Investing in primary care services has the potential to reduce annual emergency department (ED) attendances by up to 250,000, according to the National Association of General Practitioners.

The NAGP highlighted international evidence which shows that the main reason for attending emergency departments is to access services which are not available through primary care. Only half of all ED attendees require specialist consultation. Resourcing general practice to provide such services would have a substantial effect on continuing ED overcrowding.

Dr Keith Swanick, Secretary of the NAGP said: “As those of us on the front line have repeatedly stated, the solution to the emergency department overcrowding issue lies outside the hospital system. Funnelling scarce finances into a bottle-necked hospital system has not and will not resolve the problem. The focus needs to shift away from the familiar fire-fighting approach we have seen over the last decade and must urgently allow patients to access the services they need through their GP in order to avoid attending the emergency department in the first place.”

A survey of 9,206 patients attending two Canadian emergency departments over a 6-month period in 2005 found that only 56% had attended the ED to see a specialist within a reasonable time. In comparison, 81% had attended to access services which were not provided through their regular primary care provider and 65% had attended in order to have diagnostic tests carried out in a reasonable time frame. Extrapolating on those figures would suggest that only half of the 1 million ED attendees documented by the HSE in 2013 were, in fact, seeking specialist care.

“Having people waiting on trollies and chairs in ED corridors is unacceptable. Patients deserve better than this from their health service. The public and the medical profession must unite and demand that the Government addresses the issue once and for all.

“There are low-cost, primary care-based solutions to this continuing catastrophe, solutions which are supported by international evidence. The Government must engage with GPs and other primary care providers so that initiatives can be identified which would prevent patients having to access emergency departments for services that could be provided far more cost-effectively elsewhere in the health care system.

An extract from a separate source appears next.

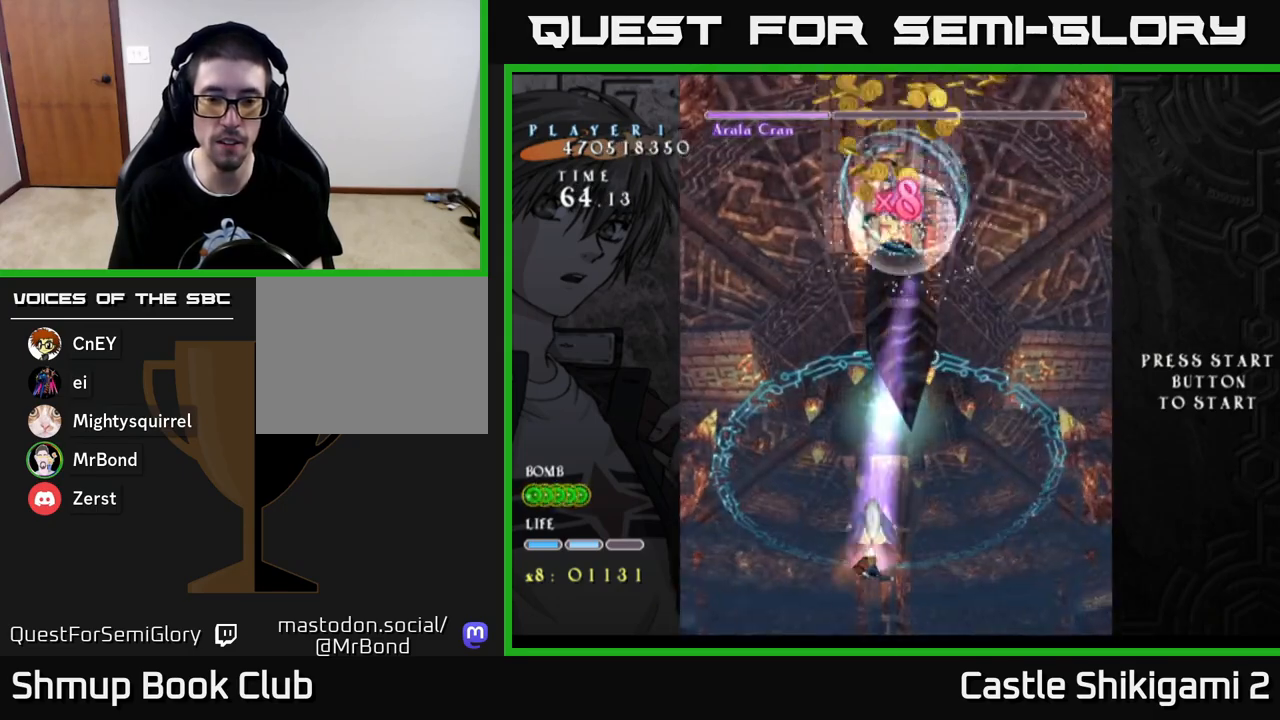
{"buttons": ["B", "DPAD_UP"], "left_stick": "center", "right_stick": "center", "events": [[150, "DPAD_DOWN", "up"], [217, "DPAD_RIGHT", "down"], [233, "DPAD_UP", "down"], [300, "DPAD_RIGHT", "up"], [350, "B", "down"], [400, "X", "up"]]}
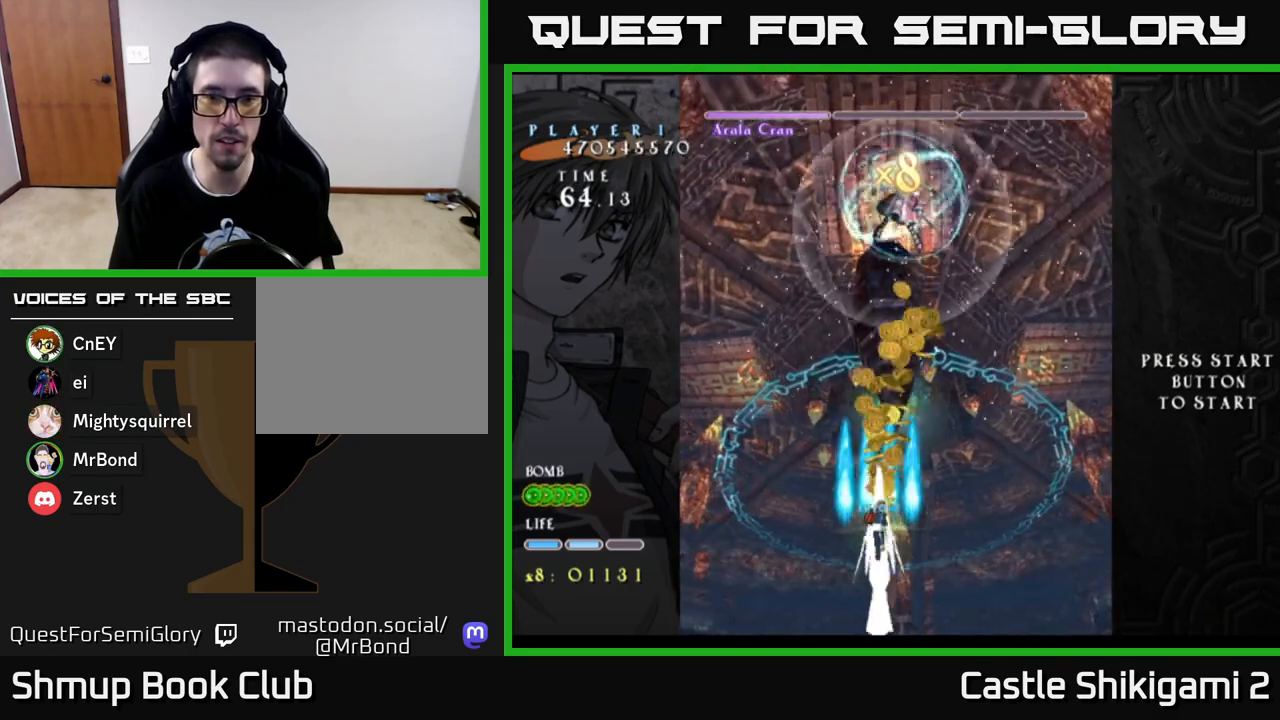
{"buttons": ["B", "DPAD_UP"], "left_stick": "center", "right_stick": "center", "events": [[50, "DPAD_RIGHT", "down"], [167, "DPAD_RIGHT", "up"]]}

The NAGP also responded to the advice being given to the public to attend their GP instead of their local emergency department.

“While we acknowledge that our emergency departments are overwhelmed at present, there are significant patient safety considerations in advising people to avoid EDs,” Dr Swanick said. “There has been much talk of inappropriate attendees in recent days. The fact is, no attendance is inappropriate. Patients and GPs are well aware of the state of our emergency departments and no-one would voluntarily put themselves or anyone else into a situation where they could be lying for days on a trolley in a corridor, if it were at all avoidable. Patients are attending A&Es because it is their only way of accessing the services they require for their situation.

“Furthermore, to divert patients from a besieged ED network to a crippled GP system shows a complete lack of awareness of the current state of general practice. There are simply not enough GPs out there to treat the numbers of patients already attending general practice. To suggest that an under-resourced and overwhelmed general practice system can pick up the overflow from the acute hospital sector is ridiculous.

“The entire healthcare system is crumbling around us,” Dr Swanick said. “What is needed is a complete re-think of how we structure and resource patient care. The NAGP supports the INMO’s call for an emergency meeting between all key stakeholders so that the issue can be addressed once and for all and GPs must be included in such discussions so that informed, results-driven solutions can be identified.”